Un « liquide intelligent », c’est ainsi que des chercheurs de Harvard qualifient le métafluide qu’ils ont conçu. Il est capable de changer d’aspect en fonction des besoins. La technologie mise au point, détaillée dans la revue Nature, puise ses facultés dans la façon dont les mécanismes à l’échelle particulaire impactent le comportement à l’échelle macroscopique.
Les matériaux tiennent principalement leurs caractéristiques de leur composition chimique, c’est-à-dire des types d’atomes et de molécules qui les constituent. Mais en ingénierie, il existe également ce que l’on appelle des « métamatériaux », caractérisés par un agencement artificiel. Les propriétés de ces métamatériaux ne reposent ainsi pas sur leur composition chimique, mais sur la manière dont les atomes sont arrangés (leur structure). La taille, la forme et la disposition des atomes peuvent notamment être modifiées pour obtenir des caractéristiques particulières.
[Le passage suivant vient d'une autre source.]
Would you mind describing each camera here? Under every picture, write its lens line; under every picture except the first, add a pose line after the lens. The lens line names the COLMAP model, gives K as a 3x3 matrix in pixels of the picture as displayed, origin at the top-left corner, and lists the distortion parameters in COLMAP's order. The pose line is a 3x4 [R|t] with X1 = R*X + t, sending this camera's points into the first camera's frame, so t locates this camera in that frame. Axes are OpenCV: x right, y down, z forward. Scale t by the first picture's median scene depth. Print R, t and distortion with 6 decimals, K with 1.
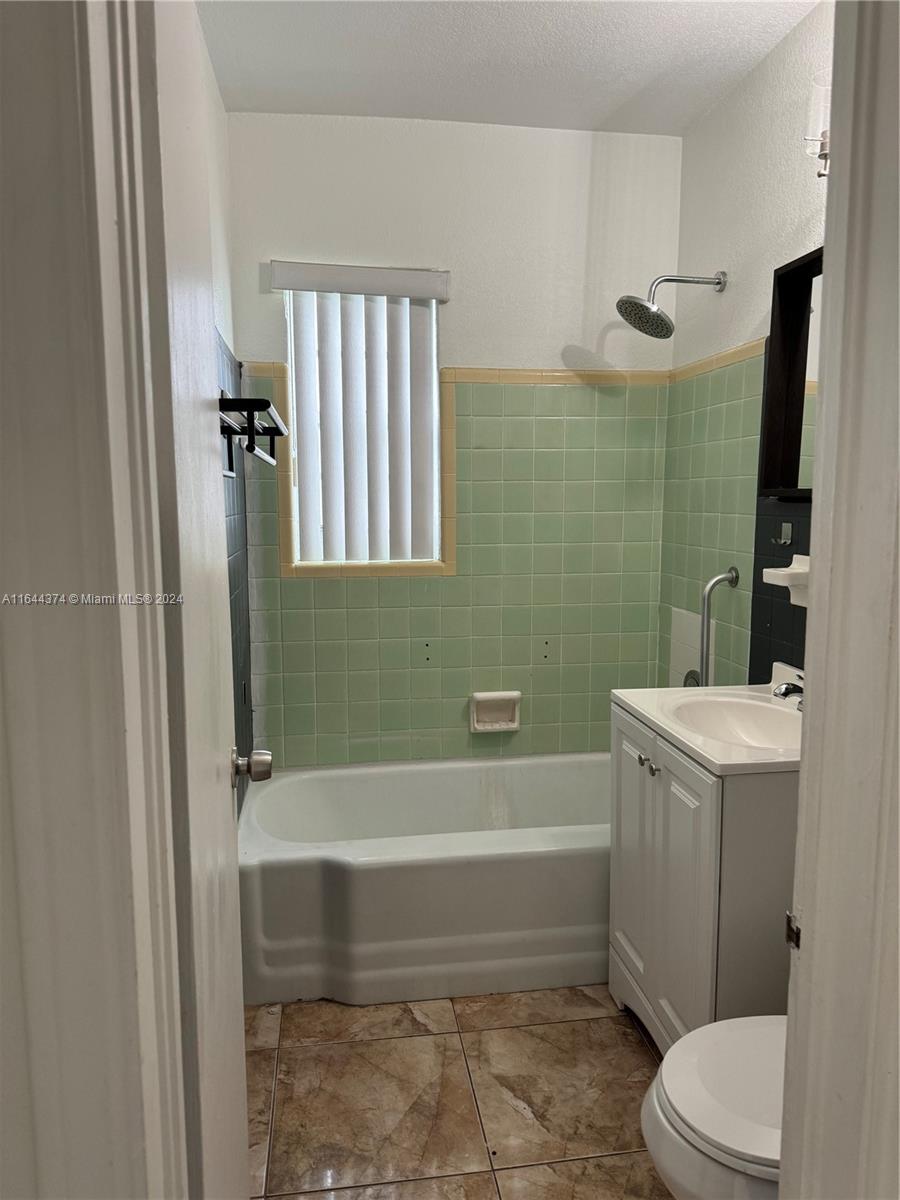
lens RADIAL K [[855.9, 0, 456.0], [0, 855.9, 597.3], [0, 0, 1]] dist [0.023925, -0.034992]
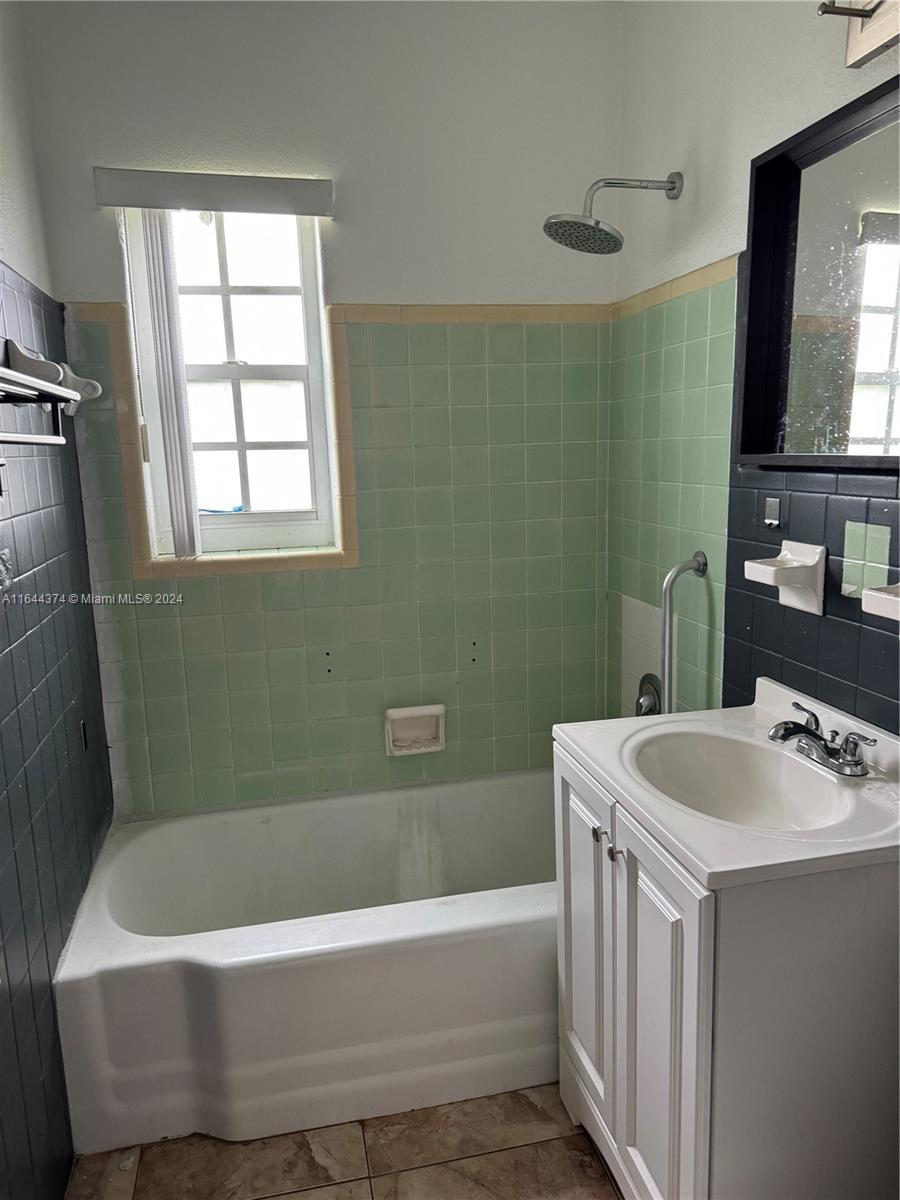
lens RADIAL K [[855.9, 0, 445.3], [0, 855.9, 601.3], [0, 0, 1]] dist [0.023925, -0.034992]
pose [[0.997736, -0.039888, 0.054138, 0.048282], [0.036604, 0.997506, 0.060343, -0.051734], [-0.056410, -0.058225, 0.996708, 0.246288]]
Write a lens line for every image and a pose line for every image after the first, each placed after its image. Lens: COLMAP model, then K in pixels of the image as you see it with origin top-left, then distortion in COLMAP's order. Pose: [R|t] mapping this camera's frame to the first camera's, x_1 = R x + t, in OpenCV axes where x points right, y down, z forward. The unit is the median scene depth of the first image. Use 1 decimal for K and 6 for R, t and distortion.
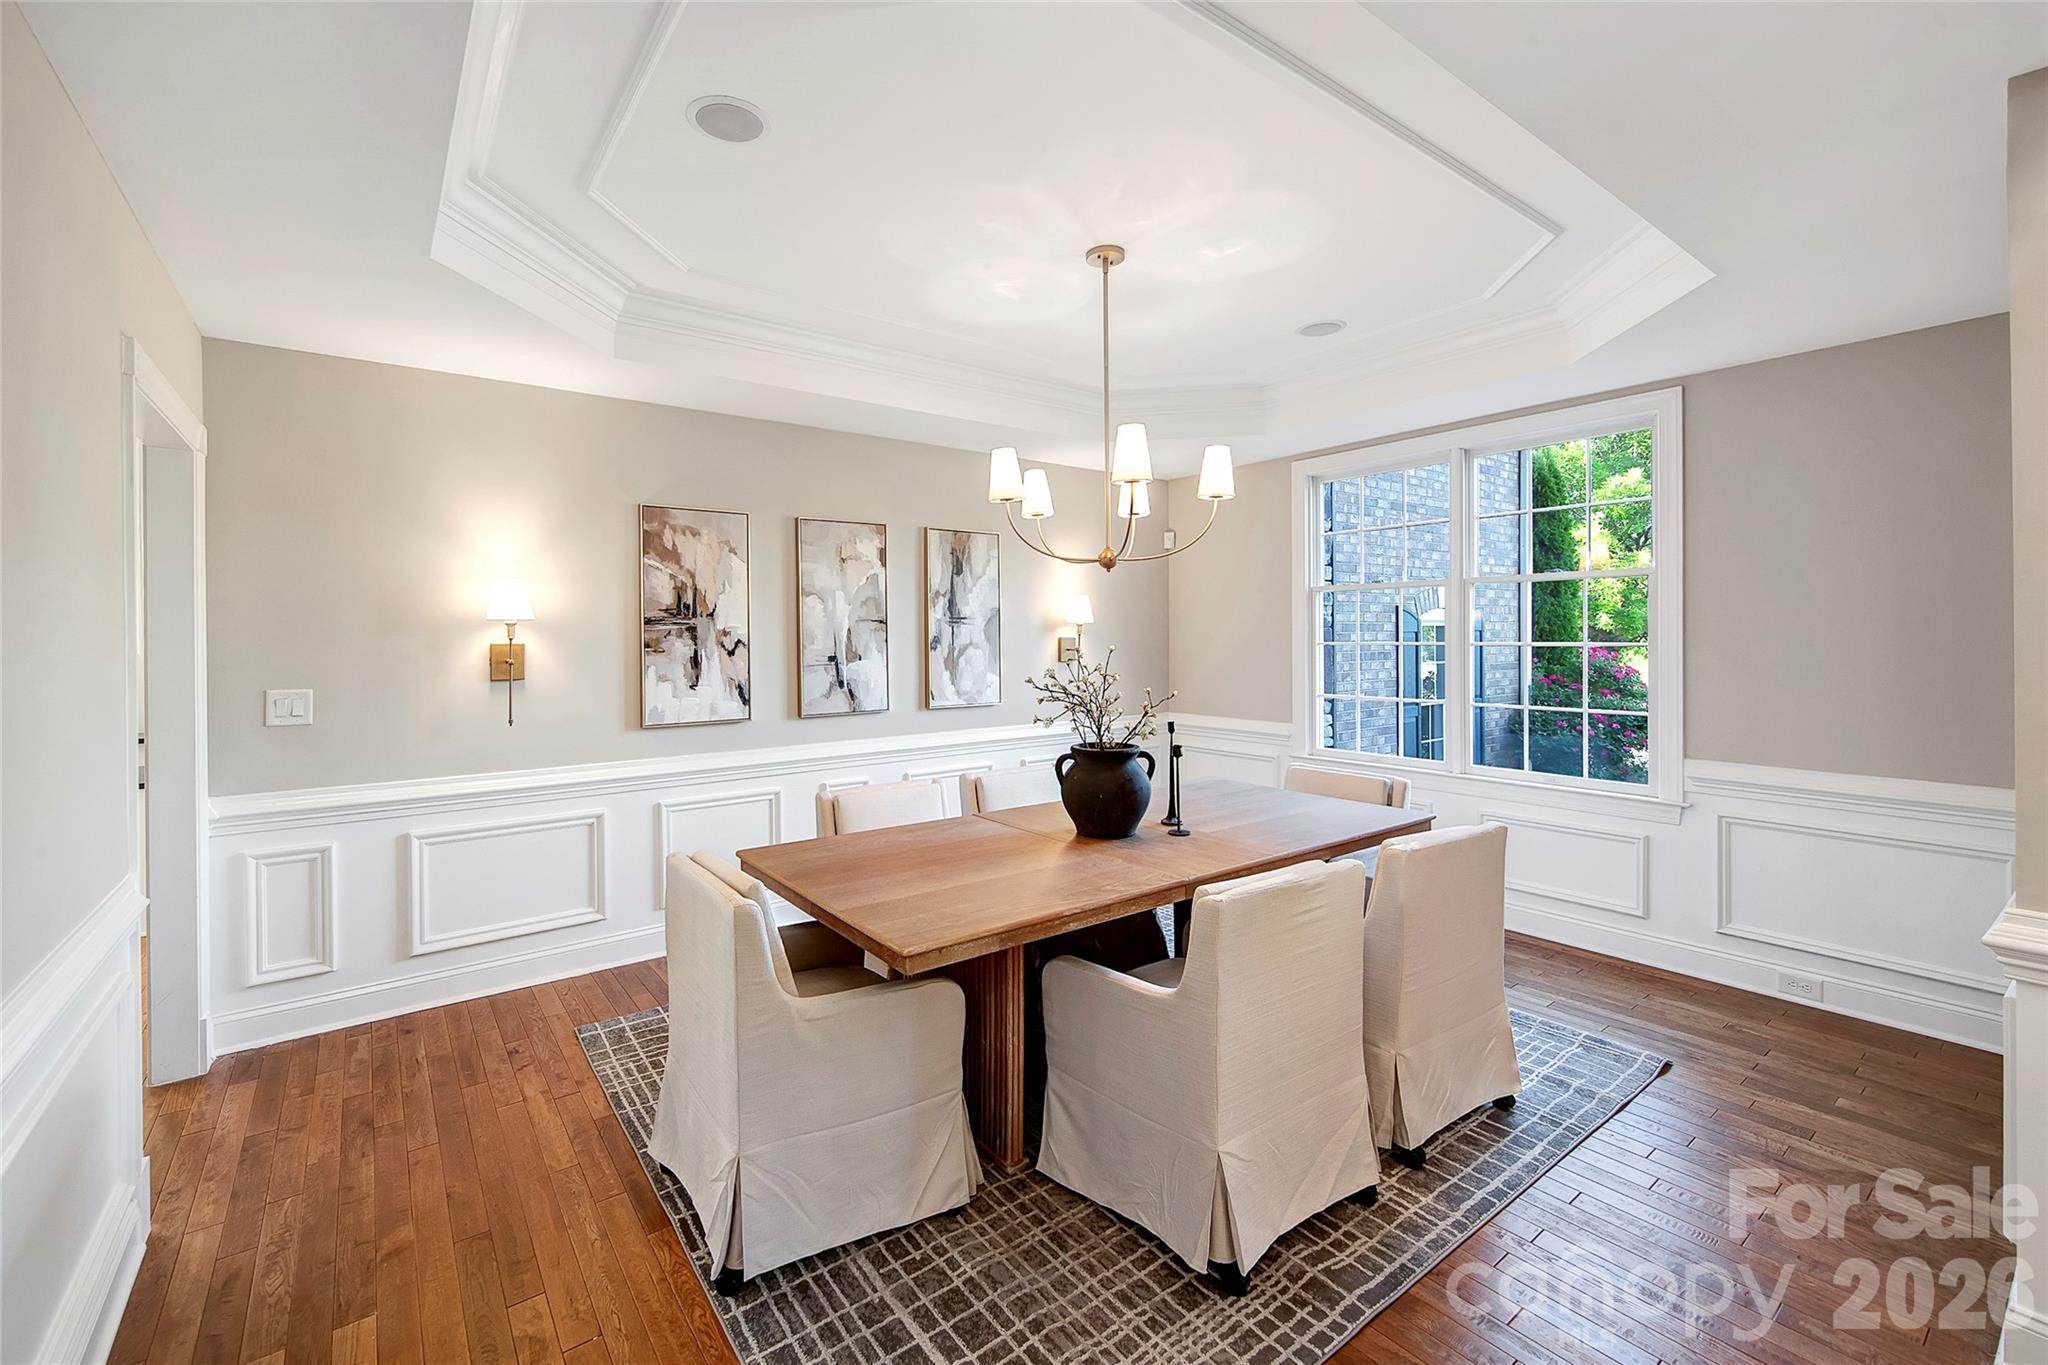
lens RADIAL K [[860.4, 0, 1029.0], [0, 860.4, 637.2], [0, 0, 1]] dist [0.002141, 0.000003]
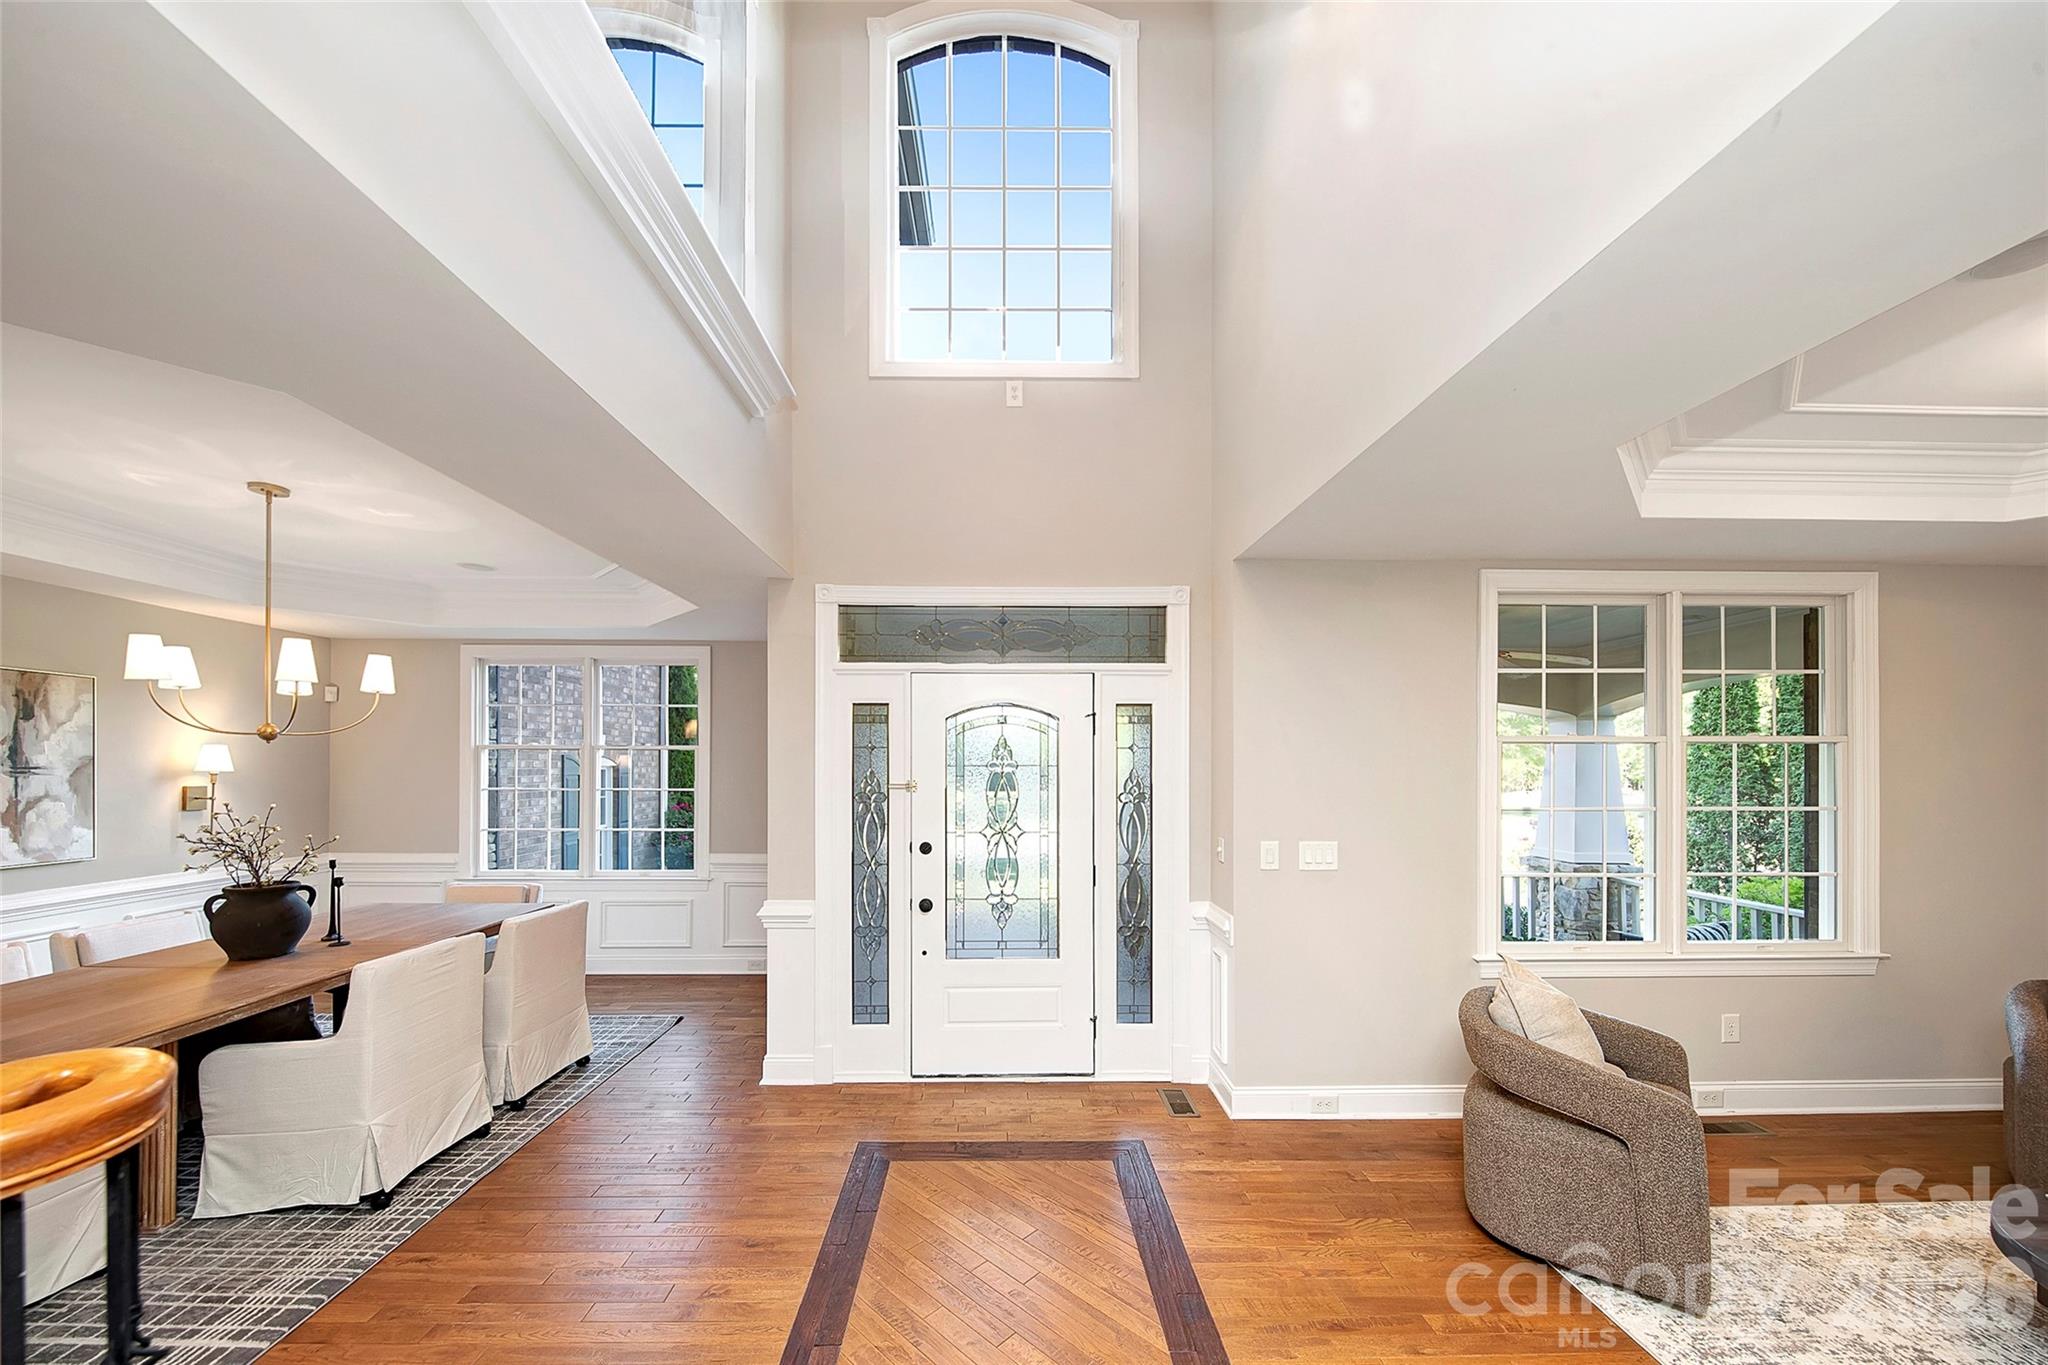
lens RADIAL K [[787.1, 0, 1029.5], [0, 787.1, 753.3], [0, 0, 1]] dist [0.001135, -0.003156]
pose [[0.629232, 0.011498, 0.777133, -0.096697], [-0.002195, 0.999913, -0.013016, -0.049237], [-0.777215, 0.006484, 0.629202, -0.562756]]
Spécialisés dans le domaine des métamatériaux, des chercheurs de Harvard ont récemment conçu un fluide intelligent (un métafluide). Les propriétés conférées à ce dernier sont remarquables. En effet, nombre de ses propriétés sont modifiables sur demande.
Cette innovation peut trouver une application dans un secteur en plein essor : la robotique. En effet, le fluide a été testé dans un système hydraulique alimentant une pince robotique. Au cours de l’essai, la machine était chargée de ramasser des objets fragiles, comme une bouteille en verre ou un œuf, sans les endommager. Une telle opération requiert évidemment précision et surtout délicatesse. Le robot a réussi à ajuster automatiquement la pression appliquée à chaque objet. Certains automates (comme le robot Optimus Gen 2 de Tesla) parviennent à faire de même, mais ils se servent pour cela de capteurs coûteux et énergivores pour régler la pression par retour haptique, d’où l’intérêt du liquide intelligent pour une telle application.
Du liquide programmable ?
Certaines propriétés du fluide peuvent être précisément contrôlées et modifiées selon les besoins, le qualifiant de « programmable ». Il peut ainsi être ajusté pour répondre à des critères spécifiques pour une tâche ou une application donnée.
L’une des propriétés modifiables est sa compressibilité, c’est-à-dire sa capacité à changer de volume sous pression. Il peut également changer d’opacité et peut voir sa viscosité diminuer ou augmenter en fonction des exigences de l’application. Par ailleurs, les chercheurs affirment même que le liquide intelligent peut passer de l’état newtonien à l’état non newtonien. Un fluide est dit « newtonien » lorsque sa viscosité reste constante, peu importe les forces appliquées (l’eau en est un exemple). Contrairement à cela, un liquide « non newtonien » peut changer de viscosité en réponse à la force appliquée.
« Notre objectif était de créer un métafluide qui non seulement possède ces attributs remarquables, mais fournit également une plate-forme pour la viscosité, la compressibilité et les propriétés optiques programmables », affirme l’auteure principale de l’étude, Katia Bertoldi, dans un communiqué.
De minuscules sphères
Pour comprendre les capacités d’adaptabilité dont le liquide intelligent bénéficie, il faut se pencher sur sa structure. Les matériaux sont généralement composés d’éléments fixés dans une structure rigide. Ce n’est cependant pas le cas de ce nouveau fluide, dont la structure est formée par des élastomères sphériques baignant dans de l’huile de silicium.
Ces minuscules capsules sphériques sont gonflées d’air. Elles peuvent par conséquent se déformer sous pression, pour former notamment des demi-sphères. Les capsules, étant dans cette position, peuvent concentrer et laisser passer la lumière. Lorsqu’elles ne sont pas soumises à une pression, elles reprennent leur forme sphérique originale et bloquent ainsi le passage de la lumière.
Outre l’application en robotique, les chercheurs entrevoient un potentiel bien plus large pour leur technologie. Ils envisagent notamment d’explorer les propriétés acoustiques et thermodynamiques du liquide pour ouvrir la voie à des développements innovants dans d’autres secteurs.